Judge Coyle also found the paediatrician's assessment the baby's injuries were life-threatening was ''clearly an exaggeration'', yet it comprised the catalyst for the interim custody order without notice.
Justice Panckhurst: ''The treatment of the parents and the circumstances surrounding the initiative to have C [the baby] removed from her parents care also provide cause for concern.''
Symptoms of significant rickets did not show on X-rays, an issue medical experts did not agree on during the case, he said.
Southern District Health Board patient services medical director Dick Bunton said staff followed established protocols, which were in place to protect babies and children from harm.
''Without commenting on this case in particular, we believe that when these are followed with empathy and respect, they are appropriate. We will review the judgement to see if any changes are required.''
Child, Youth and Family southern regional director Kelly Anderson said the department accepted the High Court decision.
''This was an incredibly complex case with conflicting medical evidence.''
The original decision to place the baby in the care of wider family was made by the Family Court after considering the medical evidence and the opinions of various specialists.
The department's role and legal mandate was to act in the best interests of the child.
At the time, social workers were confronted with a 14-week-old baby with numerous unexplained fractures. Specialists believed these injuries were non-accidental, she said.
''We believed that the best option was for this baby to be placed in care and the Family Court agreed.

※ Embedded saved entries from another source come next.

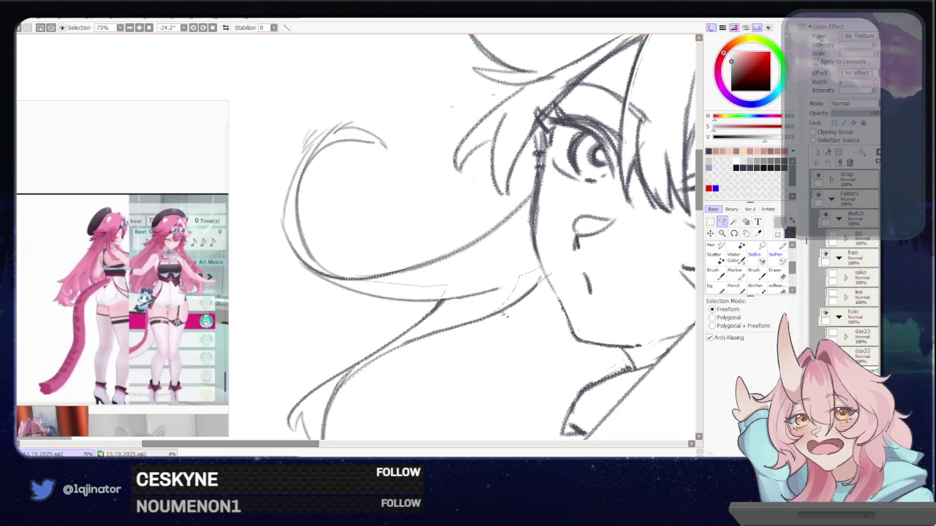
{"action": "left_click_drag", "start_coordinate": [517, 308], "coordinate": [495, 272]}
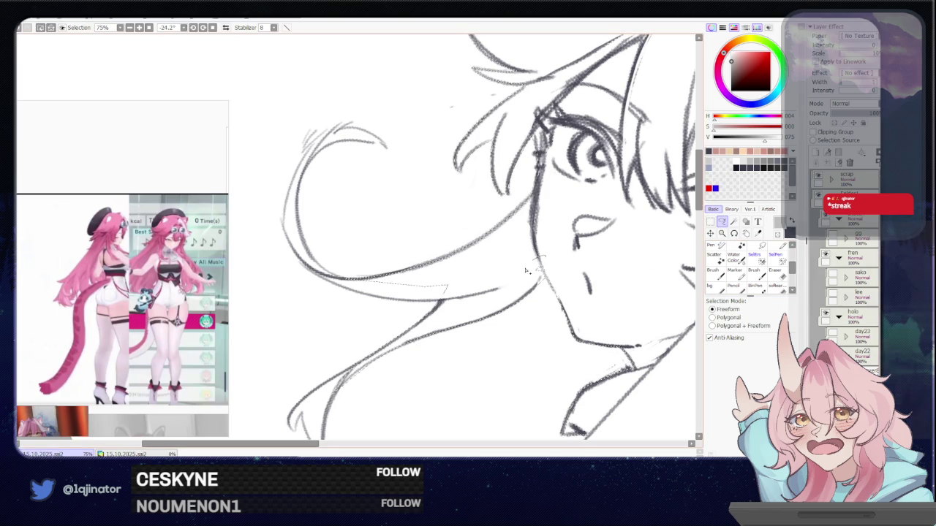
{"action": "mouse_move", "coordinate": [522, 258]}
{"action": "left_mouse_down"}
{"action": "mouse_move", "coordinate": [561, 254]}
{"action": "mouse_move", "coordinate": [319, 283]}
{"action": "mouse_move", "coordinate": [327, 249]}
{"action": "left_mouse_up"}
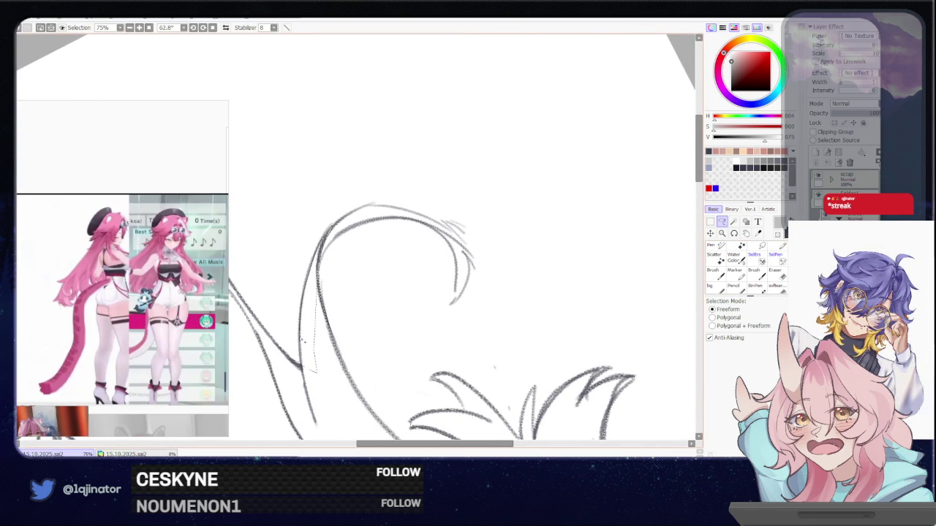
Step: Continue around the hair tip, undo a stray stroke, and Magic Wand the whole figure
{"action": "left_click_drag", "start_coordinate": [306, 370], "coordinate": [356, 347]}
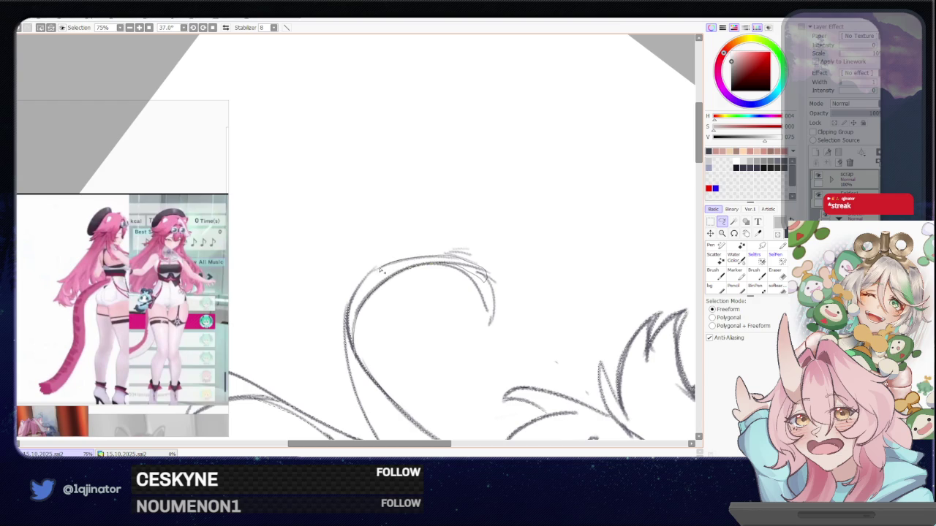
{"action": "mouse_move", "coordinate": [353, 300]}
{"action": "left_mouse_down"}
{"action": "mouse_move", "coordinate": [465, 230]}
{"action": "mouse_move", "coordinate": [396, 323]}
{"action": "left_mouse_up"}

''In cases like this we rely on advice from experts and we will continue to do so.''
• Covers a range of bone conditions
• Vitamin D deficiency causes soft bones in adults; in children it causes rickets.
• Sometimes known as the ''English disease'', as it was common when industrial pollution limited sunlight exposure in industrialised areas.
• In growing children, it causes failure of bone formation in the growth plate, causing delayed growth, limb deformity (bowing) and in some cases, fractures.
• Is the most severe consequence of Vitamin D deficiency and only occurs in a small minority of cases.